» What to work on: Reproduce the text of every entry below verbatim, line for line, and omit the pictures from your output.

» Data to use:

■ ■ ■

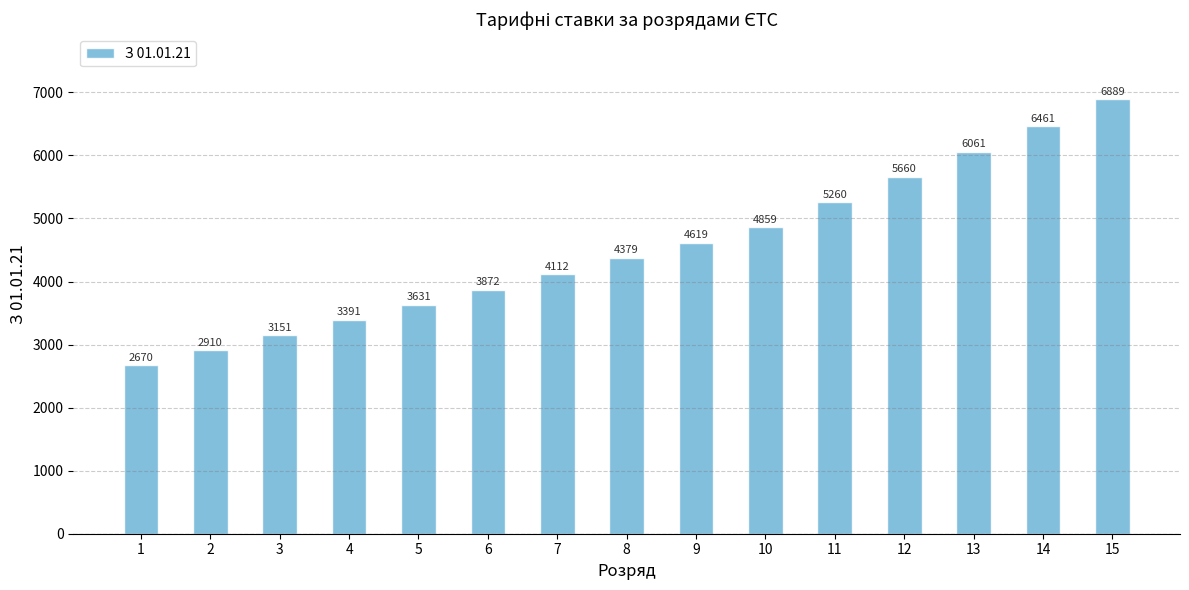

True or false: the data shows 2834 at 11.

False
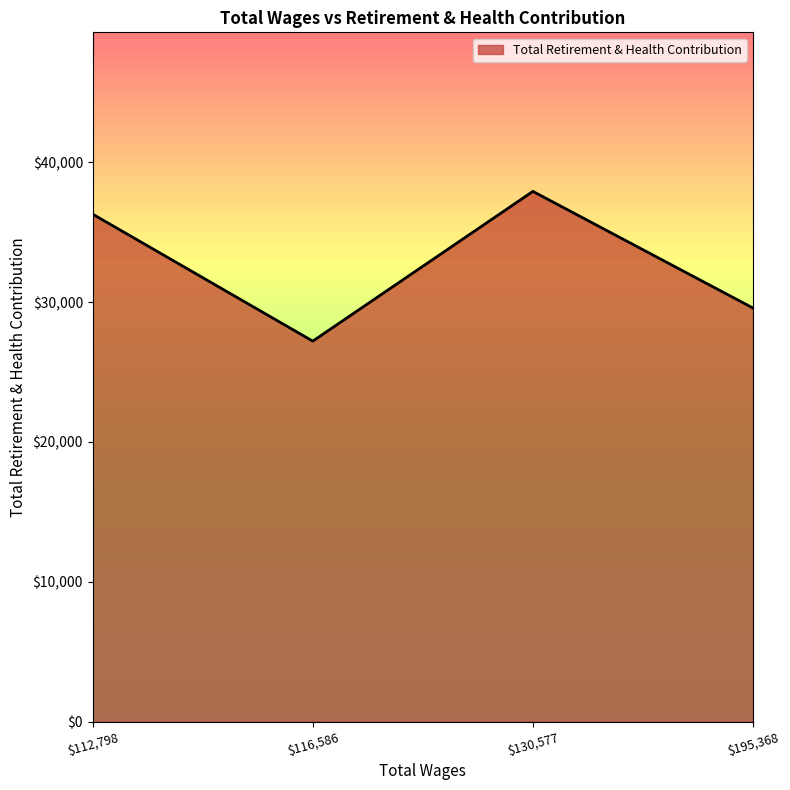

Count the number of categories in the chart.

4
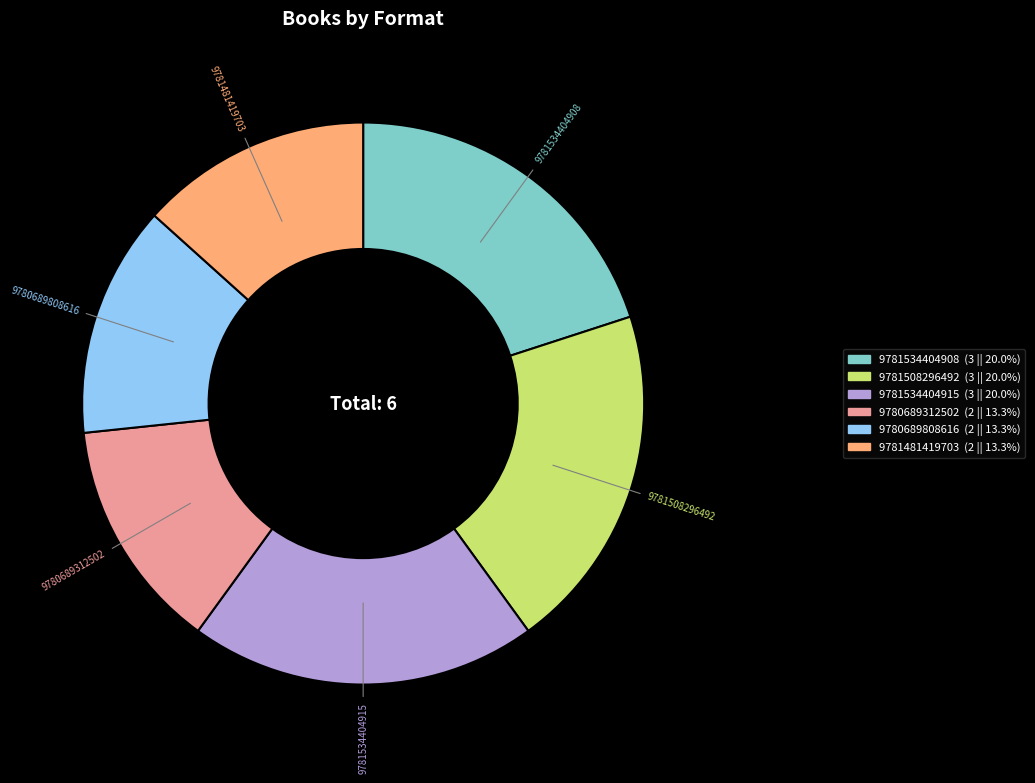

Do 9781534404915 and 9781534404908 together represent more than half of the pie?

No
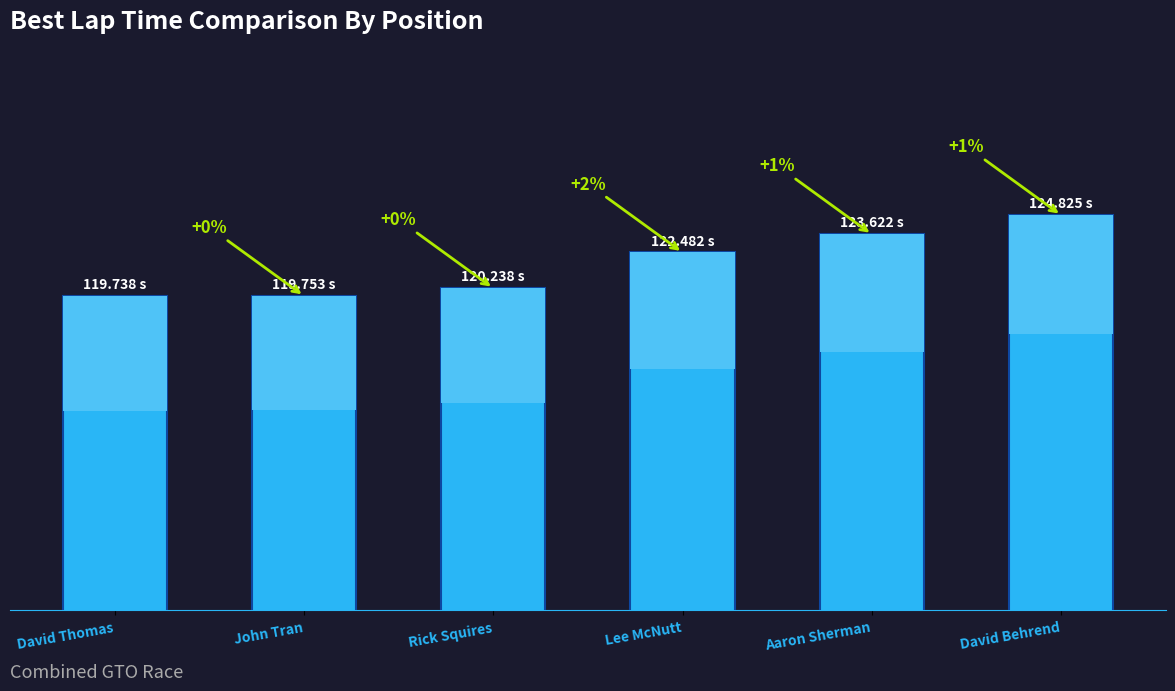

How many bars are there in total?

6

■ ■ ■

» Your response:
True or false: the data shows 2834 at 11.

False

Count the number of categories in the chart.

4

Do 9781534404915 and 9781534404908 together represent more than half of the pie?

No

How many bars are there in total?

6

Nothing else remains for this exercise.